Smaller filters = more memory!?

I am training a fully convolutional network on GPU. Using the same network, trained on the same data, with the same training loop, changing all of the filter sizes from 5 to 3 results in an OOM error (CUDA out of memory. Tried to allocate 102.75 MiB (GPU 0; 7.91 GiB total capacity; 4.79 GiB already allocated; 66.81 MiB free; 14.80 MiB cached)).

For some strange reason changing the filter sizes to 7 does not incur in the same issue, while it occurs again if I switch to kernel sizes of (5,5,1). The filters do not affect the size of the layers as I’m using padding.

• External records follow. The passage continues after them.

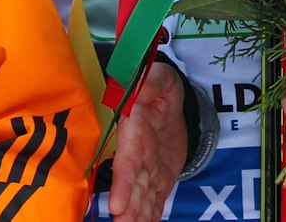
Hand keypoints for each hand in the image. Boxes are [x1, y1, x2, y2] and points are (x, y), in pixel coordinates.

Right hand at [108, 61, 185, 221]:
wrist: (169, 103)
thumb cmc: (158, 87)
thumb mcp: (159, 78)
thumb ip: (150, 82)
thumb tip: (141, 88)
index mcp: (134, 133)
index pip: (126, 162)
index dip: (121, 183)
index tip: (116, 205)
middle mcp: (138, 155)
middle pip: (131, 186)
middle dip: (127, 208)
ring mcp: (149, 169)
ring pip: (141, 197)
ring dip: (137, 216)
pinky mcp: (161, 178)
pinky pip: (156, 200)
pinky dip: (151, 216)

I also noticed that when testing on random data all networks work just as fine, but they do stop working on my real data. Could this depend on having different input sizes? This still would not explain why a 5x5x5 filter would work, while a 3x3x3 would not.

That is because when you are using smaller values for filters, smaller kernels are created i.e, the complexity to compute a single image increases because the kernel being small has to move through more number of pixels. The entire complexity of computing an dataset is multiplied based on the factor i.e, for a single image.

In simple words, small filters increases the accuracy but complexity increases at the same time thereby increase in memory layer after layer.

Large filters decreases accuracy but complexity and memory usage is reduced.

Therefore, smaller filters = More memory!

Does the complexity means the computational cost? If so, I think the computational cost for lager kernels (i.e. 5x5 7x7) is more than the smaller in this case (padding to the same).
@RiccardoDF could you post some snippets, let us reproduce the case you encountered.

I found a workaround, all it takes is to run the code in benchmark mode.